■ **PROBLEM TO WORK ON**:
Transcribe the entries that come next exactly, but not the pictures they contain.

─── GIVEN DATA ───

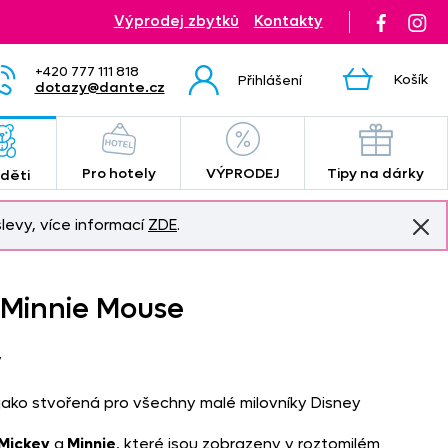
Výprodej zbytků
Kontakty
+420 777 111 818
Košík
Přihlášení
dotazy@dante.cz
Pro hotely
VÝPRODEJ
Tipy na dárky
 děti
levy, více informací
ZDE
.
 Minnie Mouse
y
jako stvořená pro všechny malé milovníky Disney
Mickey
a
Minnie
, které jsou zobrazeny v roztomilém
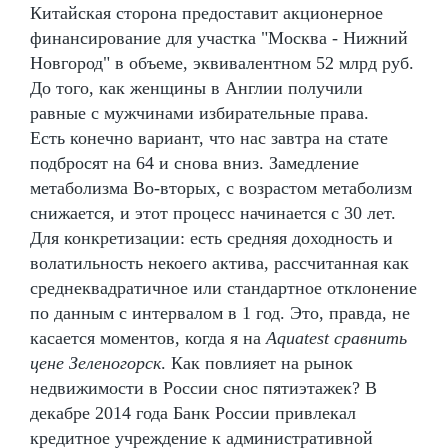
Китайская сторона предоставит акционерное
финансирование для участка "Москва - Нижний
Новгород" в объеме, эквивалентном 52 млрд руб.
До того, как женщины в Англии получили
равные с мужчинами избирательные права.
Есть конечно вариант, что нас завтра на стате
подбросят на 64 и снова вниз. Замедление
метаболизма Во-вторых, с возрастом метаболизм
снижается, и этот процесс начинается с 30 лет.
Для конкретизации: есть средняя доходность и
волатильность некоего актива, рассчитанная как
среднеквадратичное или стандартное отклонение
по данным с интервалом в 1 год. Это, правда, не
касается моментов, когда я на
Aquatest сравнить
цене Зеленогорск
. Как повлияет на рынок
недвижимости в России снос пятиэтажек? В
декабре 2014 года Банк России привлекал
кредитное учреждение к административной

───

■ **ANSWER FOR THIS EXERCISE**:
Výprodej zbytků
Kontakty
+420 777 111 818
Košík
Přihlášení
dotazy@dante.cz
Pro hotely
VÝPRODEJ
Tipy na dárky
 děti
levy, více informací
ZDE
.
 Minnie Mouse
y
jako stvořená pro všechny malé milovníky Disney
Mickey
a
Minnie
, které jsou zobrazeny v roztomilém
Китайская сторона предоставит акционерное
финансирование для участка "Москва - Нижний
Новгород" в объеме, эквивалентном 52 млрд руб.
До того, как женщины в Англии получили
равные с мужчинами избирательные права.
Есть конечно вариант, что нас завтра на стате
подбросят на 64 и снова вниз. Замедление
метаболизма Во-вторых, с возрастом метаболизм
снижается, и этот процесс начинается с 30 лет.
Для конкретизации: есть средняя доходность и
волатильность некоего актива, рассчитанная как
среднеквадратичное или стандартное отклонение
по данным с интервалом в 1 год. Это, правда, не
касается моментов, когда я на
Aquatest сравнить
цене Зеленогорск
. Как повлияет на рынок
недвижимости в России снос пятиэтажек? В
декабре 2014 года Банк России привлекал
кредитное учреждение к административной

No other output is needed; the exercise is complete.